Catastrophisme pour les nuls
Réalisé par John R. Leonetti, directeur de la photographie d’une myriade de films d’horreur low-budget et réalisateur du carton Anabelle, The Silence ne peut pas se targuer de masquer son concept inexploité derrière une mise en scène maîtrisée ; la faute à une photographie désaturée grisâtre (devenue au cinéma post-apo ce que la teinte sépia est aux films se déroulant dans les années 1920), des effets spéciaux parfois indigents, et un manque d’ambition formelle généralisé. Mais la véritable faiblesse du film réside dans la mise en place bâclée de son contexte catastrophe, où tout se joue en une nuit, avant que le monde ne sombre dans un chaos laissé hors-champs (tout juste entraperçu via l’iPad familial). A aucun moment ne se fait sentir l’angoisse pesante que l’anéantissement de notre monde (même invisible) devrait inoculer, et The Silence s’avère incapable de nous faire expérimenter le passage du temps, et la détérioration progressive du monde qu’il devrait induire ; le film pouvant aussi bien se dérouler sur trois jours que sur plusieurs mois.

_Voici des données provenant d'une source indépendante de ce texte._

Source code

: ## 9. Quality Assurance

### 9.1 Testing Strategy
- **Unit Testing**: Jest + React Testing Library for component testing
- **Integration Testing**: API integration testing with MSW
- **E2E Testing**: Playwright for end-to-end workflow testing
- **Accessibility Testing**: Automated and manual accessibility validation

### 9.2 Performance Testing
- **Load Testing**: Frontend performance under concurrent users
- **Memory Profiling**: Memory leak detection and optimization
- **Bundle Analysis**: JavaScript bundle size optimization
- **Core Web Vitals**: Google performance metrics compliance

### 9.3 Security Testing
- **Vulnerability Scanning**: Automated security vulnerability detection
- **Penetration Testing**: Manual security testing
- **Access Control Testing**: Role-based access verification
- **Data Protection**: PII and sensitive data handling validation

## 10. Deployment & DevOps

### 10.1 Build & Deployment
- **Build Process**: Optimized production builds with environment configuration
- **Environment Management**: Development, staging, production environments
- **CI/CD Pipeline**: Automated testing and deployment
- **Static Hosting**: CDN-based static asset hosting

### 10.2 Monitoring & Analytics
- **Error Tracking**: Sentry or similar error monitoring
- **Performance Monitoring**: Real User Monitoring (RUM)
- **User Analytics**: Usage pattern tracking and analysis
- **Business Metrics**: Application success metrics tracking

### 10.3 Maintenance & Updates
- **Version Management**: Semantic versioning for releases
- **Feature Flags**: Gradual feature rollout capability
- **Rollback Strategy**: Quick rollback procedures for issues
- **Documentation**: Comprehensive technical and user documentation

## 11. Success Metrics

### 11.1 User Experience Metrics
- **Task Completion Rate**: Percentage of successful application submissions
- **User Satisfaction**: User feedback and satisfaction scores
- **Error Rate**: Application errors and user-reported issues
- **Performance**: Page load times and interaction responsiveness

Un souci d’écriture qui atteint son paroxysme lorsque le film introduit malhabilement ses antagonistes humains : une secte religieuse brutale qui voit dans l’invasion des vespidés le signe d’une punition divine, et l’occasion d’une repentance silencieuse (ses membres se coupant la langue pour respecter un vœu de silence radical). Version discount de la secte nébuleuse qui contaminait souterrainement le monde dans la sublime The Leftovers, la poignée de fanatiques de The Silence sert avant tout de courroie narrative pour amorcer la séquence finale du film, laissant dans les limbes d’un scénario boiteux, leurs motivations infuses et les circonstances de leur fanatisme fulgurant.
Film d’horreur post-apocalyptique sans style ni ambition, The Silence n’est jamais à la hauteur de son concept recyclé, exploité il y a moins d’un an par un Sans un bruit autrement plus convaincant. Après le très moyen Bird Box, Netflix livre une nouvelle production horrifique paresseuse, qui devrait néanmoins trouvé un public devenu friand de high-concept movies, qu’on oublie aussitôt engloutis.